Hmm, pshufb isn't saving me as much as I thought, because it requires a pcmpeqd, and a pxor to zero a register. It's also loading its shuffle mask from a constant in memory, which can miss in the D-cache. It is the fastest version I've come up with, though.
If inlined into a loop, the same zeroed register could be used, saving one instruction. However, OR and AND can run on port0 (Intel CPUs), which can't run shuffle or compare instructions. The PXOR doesn't use any execution ports, though (on Intel SnB-family microarchitecture).
I haven't run real benchmarks of any of these, only IACA.
The PBLENDW and PSHUFB versions have the same latency (22 cycles, compiled for non-AVX), but the PSHUFB version has better throughput (one per 7.1c, vs. one per 7.4c, because PBLENDW needs the shuffle port, and there's already a lot of contention for it.) IACA says the version using PANDN with a constant instead of PBLENDW is also one-per-7.4c throughput, disappointingly. Port0 isn't saturated, so IDK why it's as slow as PBLENDW.
Old ideas that didn't pan out.
Leaving them in for the benefit of people looking for things to try when using vectors for related things.
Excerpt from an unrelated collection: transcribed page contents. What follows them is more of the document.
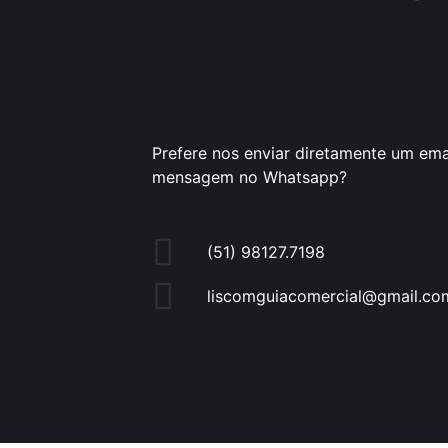
Prefere nos enviar diretamente um ema
mensagem no Whatsapp?
(51) 98127.7198
liscomguiacomercial@gmail.co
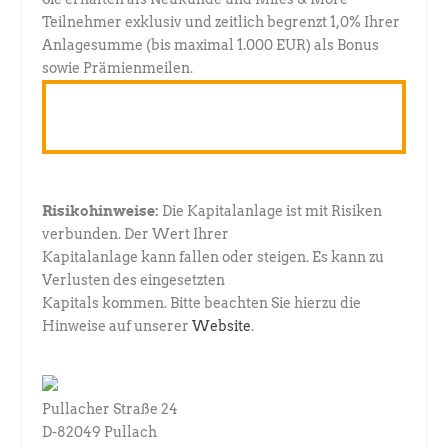
Teilnehmer exklusiv und zeitlich begrenzt 1,0% Ihrer
Anlagesumme (bis maximal 1.000 EUR) als Bonus
sowie Prämienmeilen.
Jetzt Kunde werden und Bonus
sichern
Risikohinweise:
Die Kapitalanlage ist mit Risiken
verbunden. Der Wert Ihrer
Kapitalanlage kann fallen oder steigen. Es kann zu
Verlusten des eingesetzten
Kapitals kommen. Bitte beachten Sie hierzu die
Hinweise auf unserer
Website
.
Pullacher Straße 24
D-82049 Pullach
Dup-checking s2 with vectors is more work than checking s2 vs. s1, because one compare is as expensive as 4 if done with vectors. The shuffling or masking needed after the compare, to remove false positives if there's no sentinel value, is annoying.
Ideas so far:
Shift s2 over by an element, and compare it to itself. Mask off false positives from shifting in 0. Vertically OR these together, and use it to ANDN the s1 vs s2 vector.
scalar code to do the smaller number of s2 vs. itself comparisons, building a bitmask to use before popcnt.
Broadcast s2.d and check it against s2 (all positions). But that puts the results horizontally in one vector, instead of vertically in 3 vectors. To use that, maybe PTEST / SETCC to make a mask for the bitmap (to apply before popcount). (PTEST with a mask of _mm_setr_epi32(0, -1, -1, -1), to only test the c,b,a, not d==d). Do (c==a | c==b) and b==a with scalar code, and combine that into a mask. Intel Haswell and later have 4 ALU execution ports, but only 3 of them can run vector instructions, so some scalar code in the mix could fill port6. AMD has even more separation between vector and integer execution resources.
shuffle s2 to get all the necessary comparisons done somehow, then shuffle the outputs. Maybe use movemask -> 4-bit lookup table for something?